Os atos finais do filme tornam-se ainda mais violentos, pois ouvimos continuamente os sons dos bombardeios que atravessam a cidade e testemunhamos o ambiente de destruição nas ruas. Evocando elementos que conhecemos noutros longas sobre o tema – com destaque para “A Noiva” (2022, de Sérgio Tréfaut – comentando aqui) e o excelente documentário “As 4 Filhas de Olfa” (2023, de Kaouther Ben Hania) –, “Rabia – As Esposas do Estado Islâmico” (2024) chama a atenção para a complexidade na abordagem do jihadismo, pela perspectiva feminina, visto que as agressões extremas a que estas mulheres são submetidas estão atreladas ao convencimento de que isto seria a vontade de Alá.

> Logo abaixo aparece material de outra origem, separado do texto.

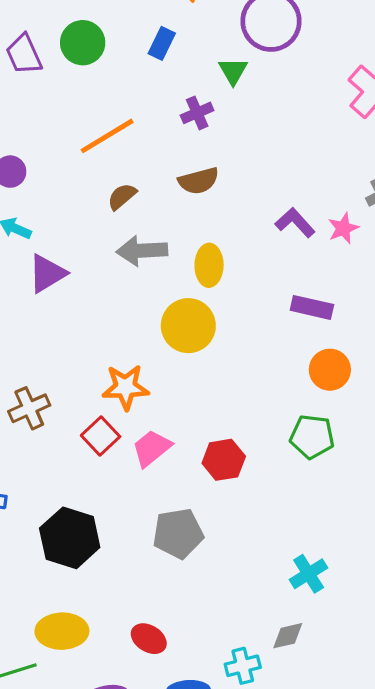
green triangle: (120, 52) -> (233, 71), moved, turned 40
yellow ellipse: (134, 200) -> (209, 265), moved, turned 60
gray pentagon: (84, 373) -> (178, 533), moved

O desfecho é devastador naquilo que expõe, quando Jessica caminha com um bebê nos braços, diante de um deserto que parece infindável… 

 

Em termos cinematográficos, a diretora cercou-se de um elenco competente e de profissionais predominantemente femininas, na equipe técnica (destaque para a fotografia da célebre Agnès Godard), de modo que o filme é exitoso ao fazer com que compreendamos as mudanças comportamentais de Jessica, ainda inconseqüente e precipitada, no fulgor de seus dezenove anos de idade e sob o peso de diversos traumas acumulados. Numa decisão mui corajosa, o roteiro não torna a vilã Madame desprovida de empatia, visto que não sabemos efetivamente o que ela sofreu, até se tornar uma mercenária negociante de mulheres. Em razão da tomada de partido que o enredo assume, este filme possui contribuições mui válidas em seu teor denuncista, somando-se de maneira vigorosa aos longas-metragens anteriormente citados, que abordam a mesma conjuntura. É impossível sair emocionalmente incólume desta sessão!